As with hybrids, it’s impossible to know exactly how long an EV battery will last, but most manufacturers offer an eight-year warranty.
When EV batteries come to the end of their life, they can be remanufactured and repurposed for a second life in a different application. While batteries in household items like laptops and mobile phones have just one life, EV batteries can retain 70 to 80 per cent of their original capacity. Although no longer appropriate for powering an electric vehicle, that’s more than enough capacity for less-demanding applications such as renewable energy storage and emergency backup power.
EV manufacturers including BMW, Volkswagen Group, Renault, Nissan and Hyundai are exploring different ways to use EV batteries in their second life, including for residential, commercial and grid-scale energy storage. Nissan, for example, uses old batteries to power street lighting in Japan, while battery modules from Volvo hybrids have been used to store rooftop solar to power elevators and lights. GM backs up its Michigan data centre using old Chevrolet Volt batteries.
Australian company Relectrify repurposes end-of-life EV batteries into secondary uses, via partnerships with the Volkswagen Group and 4R Energy (a subsidiary of Nissan).
Eventually, second-life batteries run out of juice for good, but even then they can be recycled for their raw materials such as nickel, lithium, cobalt and manganese. Volkswagen says about 70 per cent of the raw materials from its batteries can be reclaimed, and it’s hoping to increase that to just under 100 per cent soon. EV giant Tesla’s battery cells, modules and battery packs are recycled at end of life, rather than getting a second use. Locally, Envirostream, a subsidiary of lithium battery cathode maker and exporter, Lithium Australia, recycles end-of-life battery components to create a true circular economy for batteries.

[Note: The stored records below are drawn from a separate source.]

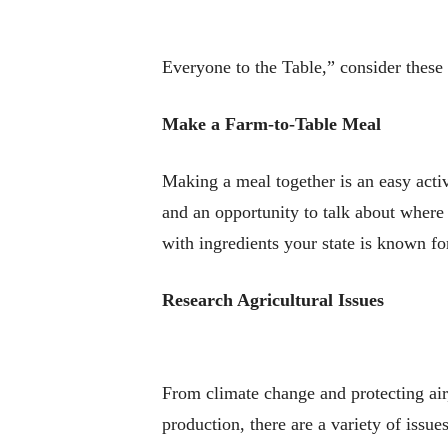
Everyone to the Table,” consider these 
Make a Farm-to-Table Meal
Making a meal together is an easy activ
and an opportunity to talk about wher
with ingredients your state is known fo
Research Agricultural Issues
From climate change and protecting air
production, there are a variety of issu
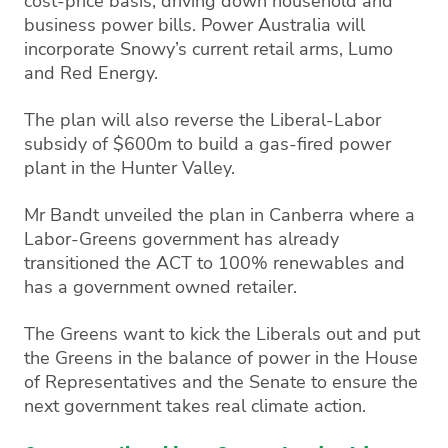
cost-price basis, driving down household and
business power bills. Power Australia will
incorporate Snowy’s current retail arms, Lumo
and Red Energy.
The plan will also reverse the Liberal-Labor
subsidy of $600m to build a gas-fired power
plant in the Hunter Valley.
Mr Bandt unveiled the plan in Canberra where a
Labor-Greens government has already
transitioned the ACT to 100% renewables and
has a government owned retailer.
The Greens want to kick the Liberals out and put
the Greens in the balance of power in the House
of Representatives and the Senate to ensure the
next government takes real climate action.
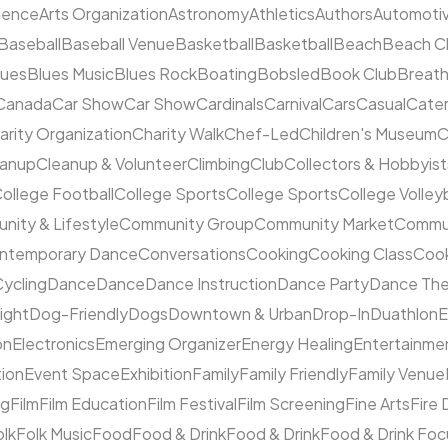
cience
Arts Organization
Astronomy
Athletics
Authors
Automoti
Baseball
Baseball Venue
Basketball
Basketball
Beach
Beach C
lues
Blues Music
Blues Rock
Boating
Bobsled
Book Club
Breat
Canada
Car Show
Car Show
Cardinals
Carnival
Cars
Casual
Cater
arity Organization
Charity Walk
Chef-Led
Children's Museum
C
eanup
Cleanup & Volunteer
Climbing
Club
Collectors & Hobbyist
ollege Football
College Sports
College Sports
College Volleyb
ity & Lifestyle
Community Group
Community Market
Commun
ntemporary Dance
Conversations
Cooking
Cooking Class
Cook
ycling
Dance
Dance
Dance Instruction
Dance Party
Dance The
ight
Dog-Friendly
Dogs
Downtown & Urban
Drop-In
Duathlon
on
Electronics
Emerging Organizer
Energy Healing
Entertainme
tion
Event Space
Exhibition
Family
Family Friendly
Family Venue
ng
Film
Film Education
Film Festival
Film Screening
Fine Arts
Fire
olk
Folk Music
Food
Food & Drink
Food & Drink
Food & Drink Fo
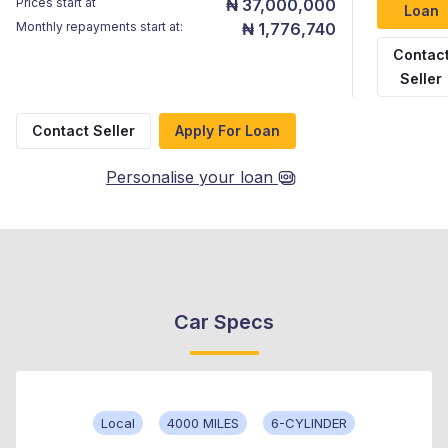
Prices start at
₦ 37,000,000
Loan
Monthly repayments start at:
₦ 1,776,740
Contac
Seller
Contact Seller
Apply For Loan
Personalise your loan
Car Specs
Local
4000 MILES
6-CYLINDER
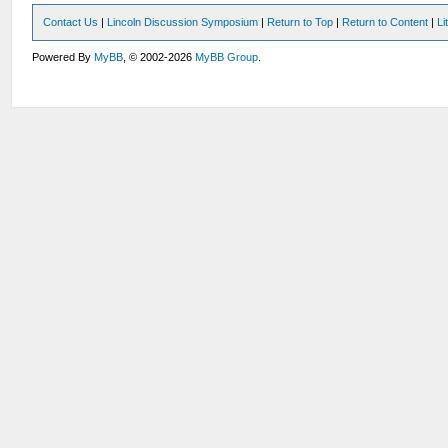
Contact Us
|
Lincoln Discussion Symposium
|
Return to Top
|
Return to Content
|
Li
Powered By
MyBB
, © 2002-2026
MyBB Group
.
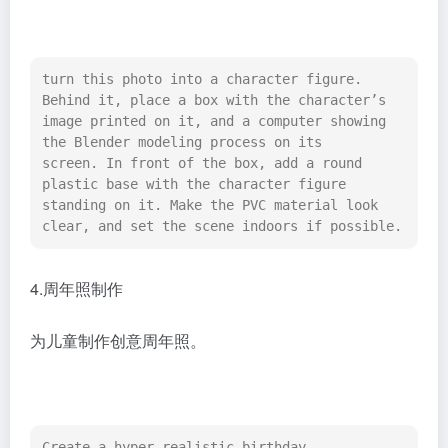
turn this photo into a character figure. 
Behind it, place a box with the character’s 
image printed on it, and a computer showing 
the Blender modeling process on its 
screen. In front of the box, add a round 
plastic base with the character figure 
standing on it. Make the PVC material look 
clear, and set the scene indoors if possible.
4.周年照制作
为儿童制作创意周年照。
Create a hyper-realistic birthday 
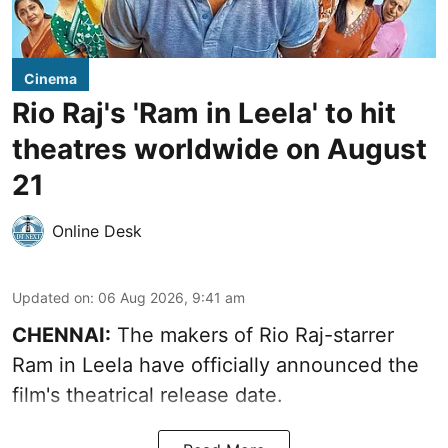
Cinema
Rio Raj's 'Ram in Leela' to hit
theatres worldwide on August
21
Online Desk
Updated on
:
06 Aug 2026, 9:41 am
CHENNAI:
The makers of Rio Raj-starrer
Ram in Leela have officially announced the
film's theatrical release date.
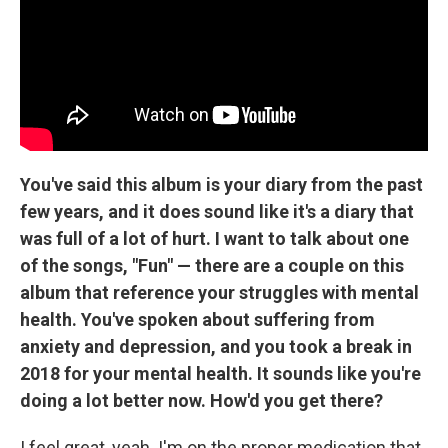
You've said this album is your diary from the past
few years, and it does sound like it's a diary that
was full of a lot of hurt. I want to talk about one
of the songs, "Fun" — there are a couple on this
album that reference your struggles with mental
health. You've spoken about suffering from
anxiety and depression, and you took a break in
2018 for your mental health. It sounds like you're
doing a lot better now. How'd you get there?
I feel great, yeah. I'm on the proper medication that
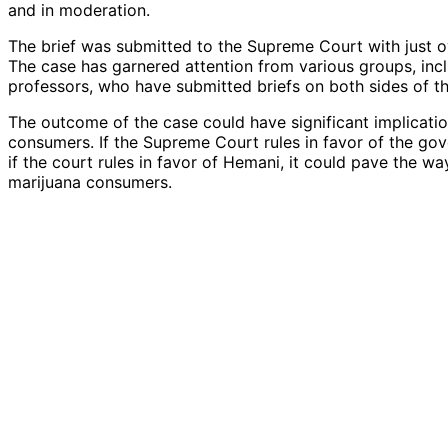
and in moderation.
The brief was submitted to the Supreme Court with just o
The case has garnered attention from various groups, inclu
professors, who have submitted briefs on both sides of th
The outcome of the case could have significant implicati
consumers. If the Supreme Court rules in favor of the gov
if the court rules in favor of Hemani, it could pave the w
marijuana consumers.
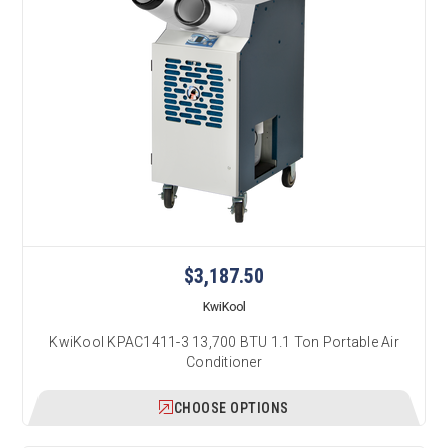
$3,187.50
KwiKool
KwiKool KPAC1411-3 13,700 BTU 1.1 Ton Portable Air
Conditioner
CHOOSE OPTIONS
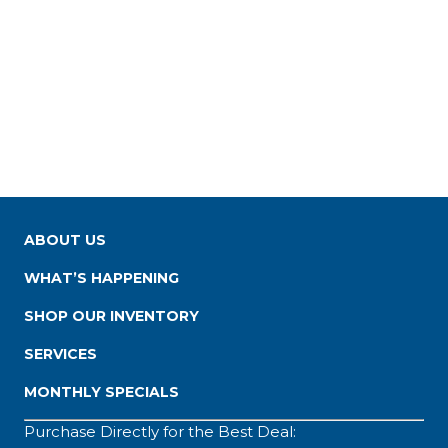
ABOUT US
WHAT’S HAPPENING
SHOP OUR INVENTORY
SERVICES
MONTHLY SPECIALS
Purchase Directly for the Best Deal:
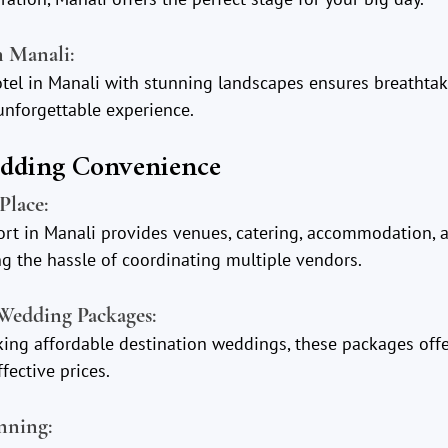
n Manali
:
hotel in Manali with stunning landscapes ensures breathta
nforgettable experience.
edding Convenience
Place
:
ort in Manali provides venues, catering, accommodation, 
 the hassle of coordinating multiple vendors.
 Wedding Packages
:
king affordable destination weddings, these packages offe
fective prices.
anning
:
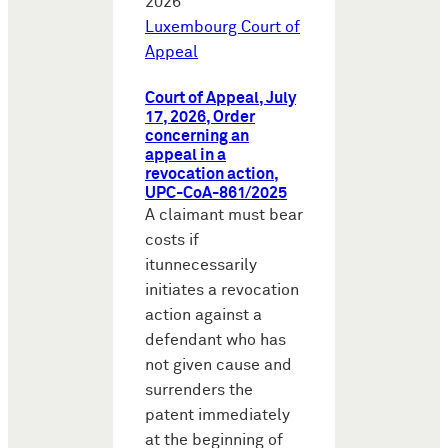
2026
Luxembourg Court of
Appeal
Court of Appeal, July
17, 2026, Order
concerning an
appeal in a
revocation action,
UPC-CoA-861/2025
A claimant must bear
costs if
itunnecessarily
initiates a revocation
action against a
defendant who has
not given cause and
surrenders the
patent immediately
at the beginning of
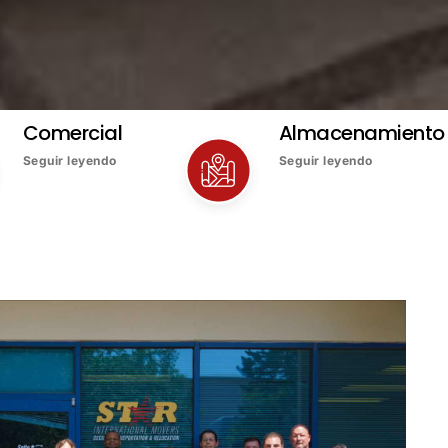
Comercial
Almacenamiento
Seguir leyendo
Seguir leyendo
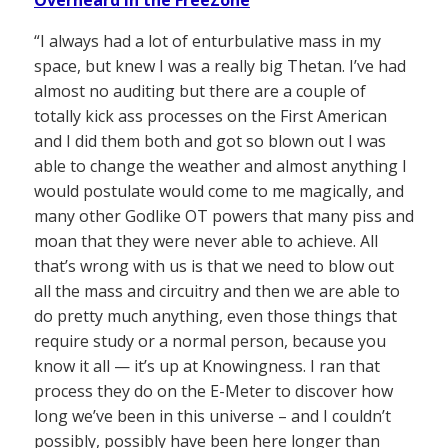
Overheard in the FreeZone
“I always had a lot of enturbulative mass in my
space, but knew I was a really big Thetan. I’ve had
almost no auditing but there are a couple of
totally kick ass processes on the First American
and I did them both and got so blown out I was
able to change the weather and almost anything I
would postulate would come to me magically, and
many other Godlike OT powers that many piss and
moan that they were never able to achieve. All
that’s wrong with us is that we need to blow out
all the mass and circuitry and then we are able to
do pretty much anything, even those things that
require study or a normal person, because you
know it all — it’s up at Knowingness. I ran that
process they do on the E-Meter to discover how
long we’ve been in this universe – and I couldn’t
possibly, possibly have been here longer than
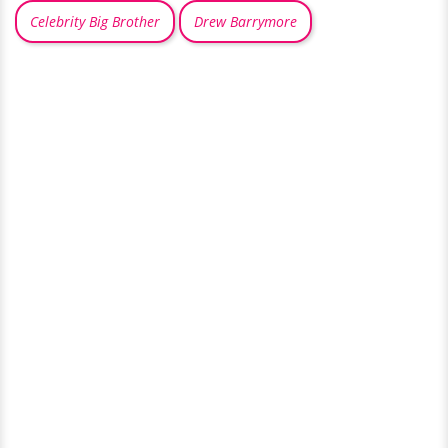
Celebrity Big Brother
Drew Barrymore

When it comes to regulation relating to end-of-life EV batteries, Australia is lagging other more advanced markets. China – the world’s biggest EV market by some margin – is developing policy to track the life of EV batteries and support recovery and recycling plants, while Europe has made car manufacturers responsible for the life cycles of their EV batteries.
But Campbell James, head of product innovation and engineering with RACV’s car battery partner, Club Assist, believes there is reason to be optimistic. He says while it is important to continue to develop technology to extend the life of EV batteries and to increase options for repurposing and recycling at the end of their life, Club Assist research indicates that the environmental impact of EV batteries is already low and continually improving.
He adds that further environmental benefits will come as EV batteries play an increasing role in integrating renewable energy into our everyday lives. He says emerging “vehicle-to-grid” technology will enable an EV to be charged using rooftop solar energy during the day, with the car battery acting as a store for energy that can be returned to the grid or used to power household needs at night. “It truly is an exciting time as the way we capture, store and use energy continues to evolve towards a sustainable future.”